Mickey nodded. He got the point loud and clear. Jim stood up.
— The less you know…, he said as he left the room.
Jim O’Leary was a bomb-maker. ‘Mallory’, as he was called in the movement. He was a soldier, uninterested in politics. He considered that in every circumstance, the gun should command the party. He was against secret negotiation, dialogue, compromise. ‘Brits out!’ Like my father, those two words were the sum total of his agenda. He didn’t dream of peace in Ireland but of routing the British. He wanted to fight them, send them packing, humiliate them and, only then, negotiate the terms of their defeat.
Jim was a technician. Secretive, patient, hard-working, he spent his days and weeks developing increasingly efficient explosives. His creations were tailored to the job, booby-trapping cars, doormats, letters. A mine intended to blow up armoured vehicles while they were driving through the countryside was not designed in the same way as a bomb planted in a town, along the route of a foot patrol. The milk bottles sitting peacefully outside houses were a threat to the enemy, as were Belfast’s electricity poles, gas meters at leg height, even the smallest crack in a wall. The British were tearing down our flags? He would booby-trap the flag poles.

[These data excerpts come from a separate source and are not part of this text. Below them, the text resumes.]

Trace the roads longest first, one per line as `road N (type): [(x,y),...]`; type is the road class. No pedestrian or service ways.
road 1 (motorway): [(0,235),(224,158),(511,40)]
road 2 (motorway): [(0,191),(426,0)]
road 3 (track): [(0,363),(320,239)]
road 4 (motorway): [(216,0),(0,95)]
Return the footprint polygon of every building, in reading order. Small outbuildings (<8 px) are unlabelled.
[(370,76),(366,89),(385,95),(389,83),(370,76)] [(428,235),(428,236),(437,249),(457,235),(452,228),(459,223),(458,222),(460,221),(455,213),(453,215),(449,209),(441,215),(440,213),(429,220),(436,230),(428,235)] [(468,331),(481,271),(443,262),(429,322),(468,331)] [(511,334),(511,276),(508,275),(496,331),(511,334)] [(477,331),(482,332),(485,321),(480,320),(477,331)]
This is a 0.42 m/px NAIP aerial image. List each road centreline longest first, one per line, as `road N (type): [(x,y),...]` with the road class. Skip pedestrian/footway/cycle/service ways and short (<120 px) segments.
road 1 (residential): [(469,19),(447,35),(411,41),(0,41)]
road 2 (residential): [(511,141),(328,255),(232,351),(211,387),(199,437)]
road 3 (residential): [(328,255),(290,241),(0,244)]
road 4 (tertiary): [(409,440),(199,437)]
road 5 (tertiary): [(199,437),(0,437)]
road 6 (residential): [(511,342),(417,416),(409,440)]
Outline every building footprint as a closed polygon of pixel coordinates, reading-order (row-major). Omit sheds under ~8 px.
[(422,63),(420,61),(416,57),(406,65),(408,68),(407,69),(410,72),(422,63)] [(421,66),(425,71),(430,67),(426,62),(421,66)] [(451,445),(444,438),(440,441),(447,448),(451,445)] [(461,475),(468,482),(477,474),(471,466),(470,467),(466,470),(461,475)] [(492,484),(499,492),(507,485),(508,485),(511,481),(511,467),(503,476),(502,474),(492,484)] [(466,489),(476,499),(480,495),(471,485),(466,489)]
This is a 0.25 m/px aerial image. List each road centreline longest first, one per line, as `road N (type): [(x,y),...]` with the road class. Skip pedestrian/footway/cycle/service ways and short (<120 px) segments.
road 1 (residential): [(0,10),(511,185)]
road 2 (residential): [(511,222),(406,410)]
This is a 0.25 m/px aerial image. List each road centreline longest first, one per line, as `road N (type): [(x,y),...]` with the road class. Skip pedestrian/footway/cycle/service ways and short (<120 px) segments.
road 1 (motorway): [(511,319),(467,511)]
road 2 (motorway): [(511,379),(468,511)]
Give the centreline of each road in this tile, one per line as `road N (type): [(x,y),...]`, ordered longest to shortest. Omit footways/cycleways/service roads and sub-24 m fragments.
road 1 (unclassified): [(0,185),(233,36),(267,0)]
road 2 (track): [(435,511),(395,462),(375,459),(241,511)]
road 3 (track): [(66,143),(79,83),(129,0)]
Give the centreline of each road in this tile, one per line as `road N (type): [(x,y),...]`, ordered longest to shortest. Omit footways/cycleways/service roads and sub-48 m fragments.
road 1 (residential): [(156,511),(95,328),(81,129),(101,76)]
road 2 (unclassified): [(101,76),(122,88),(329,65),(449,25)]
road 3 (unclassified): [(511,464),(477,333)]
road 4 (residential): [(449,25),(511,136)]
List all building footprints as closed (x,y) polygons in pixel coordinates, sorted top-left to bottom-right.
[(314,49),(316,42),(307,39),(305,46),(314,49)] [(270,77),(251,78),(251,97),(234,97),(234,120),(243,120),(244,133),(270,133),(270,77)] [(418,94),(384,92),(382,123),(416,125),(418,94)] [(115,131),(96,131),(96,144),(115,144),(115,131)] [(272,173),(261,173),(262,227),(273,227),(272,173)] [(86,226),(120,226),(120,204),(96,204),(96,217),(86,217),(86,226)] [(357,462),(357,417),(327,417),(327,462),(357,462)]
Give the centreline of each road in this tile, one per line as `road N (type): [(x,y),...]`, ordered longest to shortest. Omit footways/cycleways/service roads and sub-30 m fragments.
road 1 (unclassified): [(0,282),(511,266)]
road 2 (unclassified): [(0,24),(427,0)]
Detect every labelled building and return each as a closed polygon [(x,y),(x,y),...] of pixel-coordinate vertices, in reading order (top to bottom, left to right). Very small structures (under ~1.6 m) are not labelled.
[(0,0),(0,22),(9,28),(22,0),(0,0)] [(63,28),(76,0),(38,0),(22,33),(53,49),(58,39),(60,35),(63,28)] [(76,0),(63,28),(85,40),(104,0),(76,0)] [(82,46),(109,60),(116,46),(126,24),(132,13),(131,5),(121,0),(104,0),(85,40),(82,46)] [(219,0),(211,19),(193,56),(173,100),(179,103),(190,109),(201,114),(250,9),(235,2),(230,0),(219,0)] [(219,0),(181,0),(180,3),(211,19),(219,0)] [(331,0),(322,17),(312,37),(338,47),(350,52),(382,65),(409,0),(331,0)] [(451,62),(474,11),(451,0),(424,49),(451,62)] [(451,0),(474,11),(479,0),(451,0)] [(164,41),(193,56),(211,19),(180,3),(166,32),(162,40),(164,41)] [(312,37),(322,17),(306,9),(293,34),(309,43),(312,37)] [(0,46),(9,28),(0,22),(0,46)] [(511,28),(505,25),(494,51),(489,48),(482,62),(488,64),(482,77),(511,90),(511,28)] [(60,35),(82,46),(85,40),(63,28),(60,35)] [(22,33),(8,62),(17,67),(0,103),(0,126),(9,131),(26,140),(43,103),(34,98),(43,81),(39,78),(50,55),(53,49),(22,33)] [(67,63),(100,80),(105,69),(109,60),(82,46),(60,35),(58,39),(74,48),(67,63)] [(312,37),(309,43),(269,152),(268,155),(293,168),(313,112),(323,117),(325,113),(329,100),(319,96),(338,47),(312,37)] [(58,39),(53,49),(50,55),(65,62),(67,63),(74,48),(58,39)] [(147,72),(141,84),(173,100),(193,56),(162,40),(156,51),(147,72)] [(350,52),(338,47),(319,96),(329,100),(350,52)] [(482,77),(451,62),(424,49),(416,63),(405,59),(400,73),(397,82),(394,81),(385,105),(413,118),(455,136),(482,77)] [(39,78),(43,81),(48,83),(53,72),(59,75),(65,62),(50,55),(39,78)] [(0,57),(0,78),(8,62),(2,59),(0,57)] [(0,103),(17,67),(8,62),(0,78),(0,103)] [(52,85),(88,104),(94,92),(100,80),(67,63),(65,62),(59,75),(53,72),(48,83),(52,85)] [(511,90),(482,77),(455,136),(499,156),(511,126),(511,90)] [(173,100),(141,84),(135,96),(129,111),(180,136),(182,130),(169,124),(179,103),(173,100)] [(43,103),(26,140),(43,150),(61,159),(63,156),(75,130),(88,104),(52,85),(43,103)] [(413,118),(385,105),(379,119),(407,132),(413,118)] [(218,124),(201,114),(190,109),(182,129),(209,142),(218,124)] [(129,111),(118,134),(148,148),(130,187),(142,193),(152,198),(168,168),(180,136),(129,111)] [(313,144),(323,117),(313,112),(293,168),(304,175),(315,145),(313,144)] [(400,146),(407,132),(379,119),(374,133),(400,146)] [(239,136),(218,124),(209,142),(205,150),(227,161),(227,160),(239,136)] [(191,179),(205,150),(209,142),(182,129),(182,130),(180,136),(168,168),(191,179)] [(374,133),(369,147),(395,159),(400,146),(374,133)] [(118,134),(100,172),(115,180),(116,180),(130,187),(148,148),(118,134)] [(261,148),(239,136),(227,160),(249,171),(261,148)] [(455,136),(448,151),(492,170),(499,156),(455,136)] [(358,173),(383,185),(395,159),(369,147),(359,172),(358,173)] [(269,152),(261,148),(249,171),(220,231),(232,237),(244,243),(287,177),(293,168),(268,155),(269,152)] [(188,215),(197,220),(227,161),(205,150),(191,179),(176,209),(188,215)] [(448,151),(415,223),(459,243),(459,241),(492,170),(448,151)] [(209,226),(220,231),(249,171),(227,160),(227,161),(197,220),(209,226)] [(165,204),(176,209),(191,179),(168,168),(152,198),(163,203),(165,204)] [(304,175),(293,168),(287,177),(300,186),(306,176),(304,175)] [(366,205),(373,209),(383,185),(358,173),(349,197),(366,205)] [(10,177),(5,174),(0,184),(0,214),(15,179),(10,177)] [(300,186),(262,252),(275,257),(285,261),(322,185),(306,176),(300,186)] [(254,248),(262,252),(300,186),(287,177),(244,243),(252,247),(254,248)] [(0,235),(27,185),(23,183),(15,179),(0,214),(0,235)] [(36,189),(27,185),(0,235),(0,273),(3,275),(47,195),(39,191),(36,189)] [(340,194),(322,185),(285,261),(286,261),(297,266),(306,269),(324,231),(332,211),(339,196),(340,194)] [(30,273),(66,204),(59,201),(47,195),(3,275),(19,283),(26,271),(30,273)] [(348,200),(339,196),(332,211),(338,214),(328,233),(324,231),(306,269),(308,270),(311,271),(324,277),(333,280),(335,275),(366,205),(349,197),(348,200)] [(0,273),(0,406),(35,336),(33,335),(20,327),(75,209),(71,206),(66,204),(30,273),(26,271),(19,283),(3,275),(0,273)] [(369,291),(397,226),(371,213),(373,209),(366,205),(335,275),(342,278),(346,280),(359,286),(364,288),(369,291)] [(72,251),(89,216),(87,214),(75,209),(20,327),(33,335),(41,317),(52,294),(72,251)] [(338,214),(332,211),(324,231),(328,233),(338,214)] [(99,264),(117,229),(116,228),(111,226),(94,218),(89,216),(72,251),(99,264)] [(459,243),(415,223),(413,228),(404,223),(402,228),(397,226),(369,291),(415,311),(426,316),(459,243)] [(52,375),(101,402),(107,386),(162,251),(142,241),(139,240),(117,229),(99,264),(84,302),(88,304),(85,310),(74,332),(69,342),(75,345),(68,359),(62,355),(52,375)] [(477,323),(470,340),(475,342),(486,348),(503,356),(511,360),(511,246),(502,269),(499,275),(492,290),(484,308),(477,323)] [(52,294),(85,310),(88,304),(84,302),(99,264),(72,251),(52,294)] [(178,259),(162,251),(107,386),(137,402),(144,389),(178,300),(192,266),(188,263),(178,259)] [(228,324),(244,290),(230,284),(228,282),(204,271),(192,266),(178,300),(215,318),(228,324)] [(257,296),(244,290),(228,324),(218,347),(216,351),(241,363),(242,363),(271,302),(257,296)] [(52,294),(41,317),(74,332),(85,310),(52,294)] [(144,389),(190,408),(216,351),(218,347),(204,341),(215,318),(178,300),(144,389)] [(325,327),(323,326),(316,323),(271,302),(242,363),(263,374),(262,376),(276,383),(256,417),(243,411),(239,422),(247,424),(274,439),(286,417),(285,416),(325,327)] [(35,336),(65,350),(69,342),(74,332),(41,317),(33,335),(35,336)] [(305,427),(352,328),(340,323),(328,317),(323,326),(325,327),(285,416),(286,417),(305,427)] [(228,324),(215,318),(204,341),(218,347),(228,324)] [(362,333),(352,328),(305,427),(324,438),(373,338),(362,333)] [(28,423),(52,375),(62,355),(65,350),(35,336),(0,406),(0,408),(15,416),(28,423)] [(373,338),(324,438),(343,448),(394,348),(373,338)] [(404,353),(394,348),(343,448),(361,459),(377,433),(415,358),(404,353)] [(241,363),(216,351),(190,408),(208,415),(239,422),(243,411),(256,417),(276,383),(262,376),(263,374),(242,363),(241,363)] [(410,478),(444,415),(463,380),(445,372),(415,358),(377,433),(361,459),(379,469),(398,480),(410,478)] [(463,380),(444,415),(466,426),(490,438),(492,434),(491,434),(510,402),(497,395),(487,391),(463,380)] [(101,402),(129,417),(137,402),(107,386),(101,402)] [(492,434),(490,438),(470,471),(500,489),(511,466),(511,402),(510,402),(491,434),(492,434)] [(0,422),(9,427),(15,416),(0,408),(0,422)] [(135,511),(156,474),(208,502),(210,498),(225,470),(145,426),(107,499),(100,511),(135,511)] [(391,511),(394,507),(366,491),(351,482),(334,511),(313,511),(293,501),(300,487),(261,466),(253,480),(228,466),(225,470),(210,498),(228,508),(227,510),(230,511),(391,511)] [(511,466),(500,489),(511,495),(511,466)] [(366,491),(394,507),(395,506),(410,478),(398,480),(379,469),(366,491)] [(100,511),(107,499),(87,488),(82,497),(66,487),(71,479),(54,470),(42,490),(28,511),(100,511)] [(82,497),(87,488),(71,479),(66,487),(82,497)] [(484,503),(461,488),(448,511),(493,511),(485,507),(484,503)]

Jim O’Leary was wary of military explosives that came from Hungary or Czechoslovakia. He was a peasant. He preferred the crude contraptions used in our campaigns. A big bag of weed killer, sugar, acid, a little of Ireland’s earth, soap flakes to infect the wounds, bolts, nails, and the job was done.
He didn’t have any qualms. No regrets, ever. But he followed one rule dictated by our command: no civilian victims. The IRA gave half an hour’s warning before detonating a bomb. Sometimes, though, that wasn’t enough. I was sitting with him one day in a Republican pub. A passer-by had just been killed on the street in broad daylight by one of our devices. The television was showing the images in a loop. The IRA had warned the police, but they hadn’t evacuated the street.
— Fucking Brits! cursed a young lad, putting his glass down.
— It’s the bomb that killed him, not the Brits, Jim spat back.
The youth wasn’t from the area. He was mouthing off the way someone does when they want to be accepted.
— Without the Brits, there wouldn’t have been any bomb, asshole! the stranger retorted.